Judge Denies Bid To Drop Charges In Judicial Bribery Case - WLOX.com - The News for South Mississippi

06/10/04

Judge Denies Bid To Drop Charges In Judicial Bribery Case

The federal judicial bribery case involving a Mississippi Supreme Court justice, his ex-wife and a prominent Gulf Coast lawyer will continue to trial, a judge ruled Thursday.

U.S. District Judge Henry T. Wingate said attorneys who wanted the charges dismissed were trying to argue their case. He said the arguments should occur at trial, not during a motions hearing.

Wingate also heard several lesser motions in the case that has rocked the state's judicial system. Attorney Paul Minor and Justice Oliver Diaz Jr., along with Diaz' ex-wife Jennifer and former judges Wes Teel and John Whitfield, are accused of participating in a scheme in which Minor allegedly provided cash, loans and gifts to the judges in exchange for favorable decisions.
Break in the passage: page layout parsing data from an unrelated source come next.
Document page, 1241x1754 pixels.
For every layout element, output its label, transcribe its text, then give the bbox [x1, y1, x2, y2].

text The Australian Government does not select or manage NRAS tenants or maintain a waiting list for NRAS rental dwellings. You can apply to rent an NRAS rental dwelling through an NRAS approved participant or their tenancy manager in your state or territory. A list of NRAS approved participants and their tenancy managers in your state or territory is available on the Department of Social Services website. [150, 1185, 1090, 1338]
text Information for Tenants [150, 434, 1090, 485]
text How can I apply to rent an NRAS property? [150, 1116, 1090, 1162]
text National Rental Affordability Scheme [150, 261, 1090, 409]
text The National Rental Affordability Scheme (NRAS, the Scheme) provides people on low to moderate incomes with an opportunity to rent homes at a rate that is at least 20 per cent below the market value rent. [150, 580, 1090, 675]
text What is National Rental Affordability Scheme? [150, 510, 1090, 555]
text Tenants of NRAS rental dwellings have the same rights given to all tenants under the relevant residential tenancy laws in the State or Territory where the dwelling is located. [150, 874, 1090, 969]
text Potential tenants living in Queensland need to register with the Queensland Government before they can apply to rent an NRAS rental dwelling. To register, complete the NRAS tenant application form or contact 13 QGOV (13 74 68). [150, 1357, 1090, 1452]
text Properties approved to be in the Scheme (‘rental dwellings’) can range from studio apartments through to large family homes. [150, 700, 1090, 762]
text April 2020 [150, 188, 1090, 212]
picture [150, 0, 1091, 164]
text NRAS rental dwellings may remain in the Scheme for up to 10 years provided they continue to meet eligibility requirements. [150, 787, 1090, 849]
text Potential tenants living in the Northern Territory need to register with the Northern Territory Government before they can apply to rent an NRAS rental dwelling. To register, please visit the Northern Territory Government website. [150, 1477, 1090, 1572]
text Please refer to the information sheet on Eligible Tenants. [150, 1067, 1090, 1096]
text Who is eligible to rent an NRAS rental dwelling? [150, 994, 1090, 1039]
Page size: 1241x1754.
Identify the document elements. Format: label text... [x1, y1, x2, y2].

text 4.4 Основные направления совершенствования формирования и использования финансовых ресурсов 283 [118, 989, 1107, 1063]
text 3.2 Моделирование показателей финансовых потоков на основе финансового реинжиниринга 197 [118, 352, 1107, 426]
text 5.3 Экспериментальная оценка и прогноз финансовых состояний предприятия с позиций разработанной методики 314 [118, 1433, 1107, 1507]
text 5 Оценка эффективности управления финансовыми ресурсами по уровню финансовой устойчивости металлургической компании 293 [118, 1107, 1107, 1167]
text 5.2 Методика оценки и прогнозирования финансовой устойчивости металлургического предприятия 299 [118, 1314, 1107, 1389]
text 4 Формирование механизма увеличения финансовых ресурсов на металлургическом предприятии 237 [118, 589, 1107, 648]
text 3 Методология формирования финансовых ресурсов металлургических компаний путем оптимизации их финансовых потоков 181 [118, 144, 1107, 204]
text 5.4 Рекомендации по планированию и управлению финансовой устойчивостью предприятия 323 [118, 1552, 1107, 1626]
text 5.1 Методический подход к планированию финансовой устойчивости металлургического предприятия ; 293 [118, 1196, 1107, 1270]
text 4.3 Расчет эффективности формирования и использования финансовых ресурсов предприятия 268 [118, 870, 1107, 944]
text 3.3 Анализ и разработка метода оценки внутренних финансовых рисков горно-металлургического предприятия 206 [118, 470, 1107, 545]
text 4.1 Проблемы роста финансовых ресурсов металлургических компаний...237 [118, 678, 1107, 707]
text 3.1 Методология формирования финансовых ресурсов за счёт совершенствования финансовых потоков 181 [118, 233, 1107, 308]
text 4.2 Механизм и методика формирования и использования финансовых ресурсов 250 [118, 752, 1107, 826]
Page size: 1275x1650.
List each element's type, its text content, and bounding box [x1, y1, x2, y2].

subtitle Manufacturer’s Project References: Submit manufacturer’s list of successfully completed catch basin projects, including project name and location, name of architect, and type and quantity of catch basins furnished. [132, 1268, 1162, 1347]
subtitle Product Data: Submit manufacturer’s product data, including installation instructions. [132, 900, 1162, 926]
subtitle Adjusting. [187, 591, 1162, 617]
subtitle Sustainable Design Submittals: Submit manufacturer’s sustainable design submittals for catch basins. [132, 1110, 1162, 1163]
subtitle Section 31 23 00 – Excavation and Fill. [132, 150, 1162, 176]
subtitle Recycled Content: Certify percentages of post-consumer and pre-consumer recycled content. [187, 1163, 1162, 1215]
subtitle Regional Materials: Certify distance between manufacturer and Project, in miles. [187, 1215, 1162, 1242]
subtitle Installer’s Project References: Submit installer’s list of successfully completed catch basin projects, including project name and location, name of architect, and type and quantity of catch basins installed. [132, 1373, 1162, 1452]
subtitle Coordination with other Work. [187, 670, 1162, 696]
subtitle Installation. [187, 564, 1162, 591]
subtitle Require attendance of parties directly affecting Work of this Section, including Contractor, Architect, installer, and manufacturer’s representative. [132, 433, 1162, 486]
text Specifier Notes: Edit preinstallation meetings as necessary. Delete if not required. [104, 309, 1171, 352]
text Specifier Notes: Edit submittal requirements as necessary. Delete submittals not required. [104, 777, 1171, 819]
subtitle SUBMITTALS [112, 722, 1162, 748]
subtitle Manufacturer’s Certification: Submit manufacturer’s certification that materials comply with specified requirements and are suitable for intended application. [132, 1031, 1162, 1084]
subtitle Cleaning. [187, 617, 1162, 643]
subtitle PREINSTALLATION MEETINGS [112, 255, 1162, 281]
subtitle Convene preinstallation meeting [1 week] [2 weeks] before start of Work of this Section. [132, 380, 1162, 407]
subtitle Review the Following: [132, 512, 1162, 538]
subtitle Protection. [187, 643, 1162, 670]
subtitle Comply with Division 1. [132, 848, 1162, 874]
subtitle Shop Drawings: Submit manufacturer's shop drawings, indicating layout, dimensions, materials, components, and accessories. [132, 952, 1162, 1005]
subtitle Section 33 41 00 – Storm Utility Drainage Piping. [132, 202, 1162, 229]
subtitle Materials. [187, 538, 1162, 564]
The five originally were indicted last summer. A new indictment was filed by federal prosecutors in February that charged Diaz and Minor with extortion, besides the fraud and bribery allegations. The five, who have pleaded innocent, face an Aug. 16 trial.

The new indictment added charges that Minor tried to extort money for Diaz from two attorneys whose case was before the Supreme Court.

In its response to the motions, the government said the new indictment follows the language in the statutes.

Defense attorneys have argued that the government has not supported its allegations that Diaz knew anything about Minor's activities or that Jennifer Diaz had anything to do with the cases before the Mississippi Supreme Court.

Minor allegedly told the attorneys that Diaz had swung the Supreme Court's vote in favor of their client, and then asked for $20,000 for Diaz while the court considered a motion to rehear the case, according to the indictment.

The indictment also expanded the dates of Minor's alleged involvement with Diaz to 1994, when Diaz was on the Court of Appeals.

Attorneys for the Diazes and Minor also have argued the government has failed to provide support for its allegations that the three did anything wrong or violated any federal law.